Their first case, brought on behalf of a chimpanzee, was rejected by the Appellate Division of the New York Supreme Court in 2014. They lost another case on behalf of two chimpanzees in New York in 2015. They lost a third case on behalf of three elephants in the Connecticut Court of Appeals in 2019. They lost another case in New York on behalf of an elephant in 2022, and then another case on behalf of five elephants in the Colorado Supreme Court earlier this year. Last week’s decision from the Michigan Court of Appeals makes them zero for six.
All of the cases are very similar. The Nonhuman Rights Project finds chimpanzees and elephants in a zoo and files habeas corpus petitions on their behalf. “Habeas corpus is a doctrine that dates back to the Magna Charta,” said Michael Jean, Litigation Counsel for Sportsmen’s Alliance Foundation. “It’s a process where someone, usually an incarcerated person, can go to the courts and allege that they are being unlawfully detained. If they are successful, the court will order them to be released from custody. The doctrine has always been available for people but not animals. Animals have always been property under the law.”
Nonhuman Rights Project’s theory argues that animals like chimpanzees, dolphins, and elephants are highly intelligent, and therefore can possess human rights. This theory has been uniformly rejected. “All of these courts have acknowledged that our rights derive from the social contract,” Jean continued. “The social contract is the agreement that we make when we form a society. We receive certain rights, like habeas corpus or the Bill of Rights, but we are also obligated to follow the laws of that society. When it comes to these animals, it doesn’t matter how intelligent they are. The question is whether they can agree to bear legal duties, and the courts have said they cannot, which means that they do not possess the rights that people do.”

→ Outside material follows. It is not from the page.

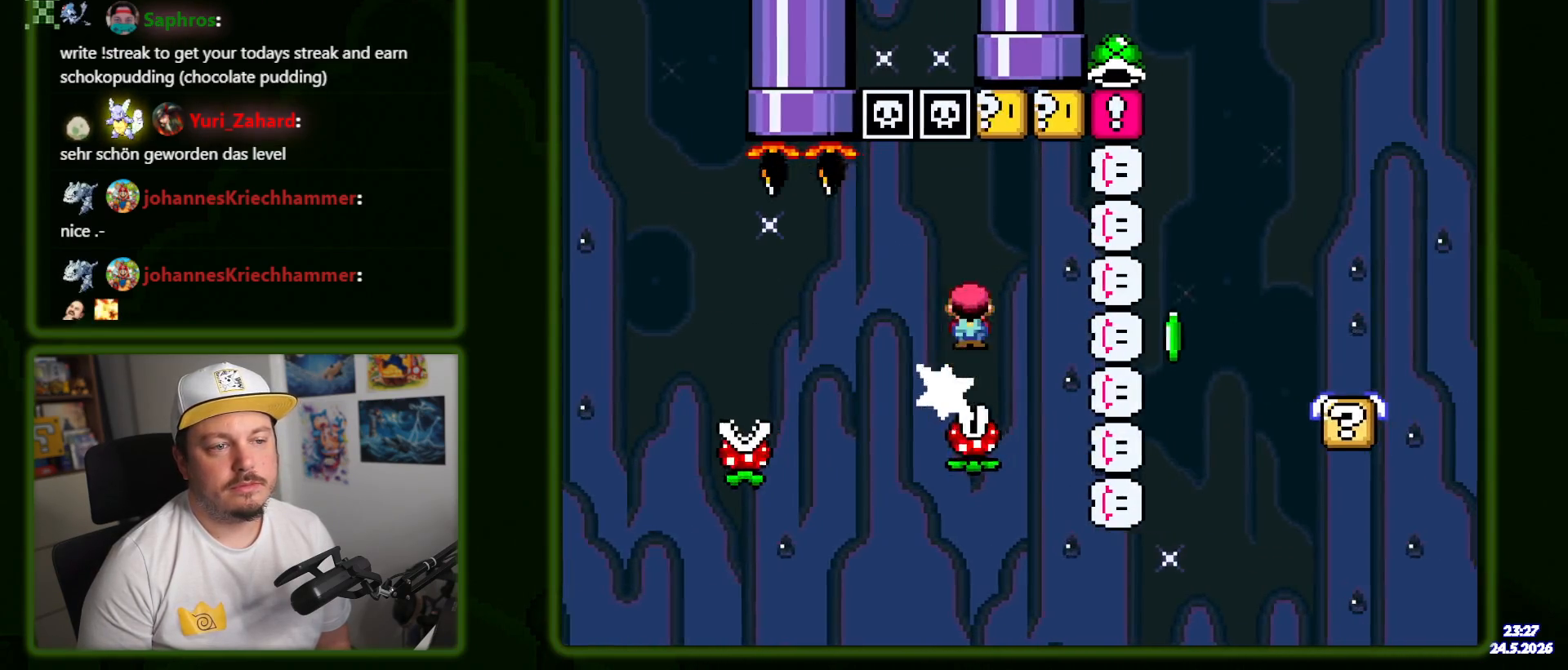
{"buttons": ["A", "X", "DPAD_LEFT"], "events": [[417, "DPAD_RIGHT", "up"], [500, "DPAD_LEFT", "down"]]}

The courts have rightly seen these cases for what they are: “wholly frivolous.” But this reality has not deterred the Nonhuman Rights Project. It announced that it will be appealing its losing case to the Michigan Supreme Court. The group has also filed another habeas corpus petition against the Pittsburgh Zoo & Aquarium on behalf of five elephants.
Sportsmen’s Alliance Foundation will continue to monitor these frivolous cases.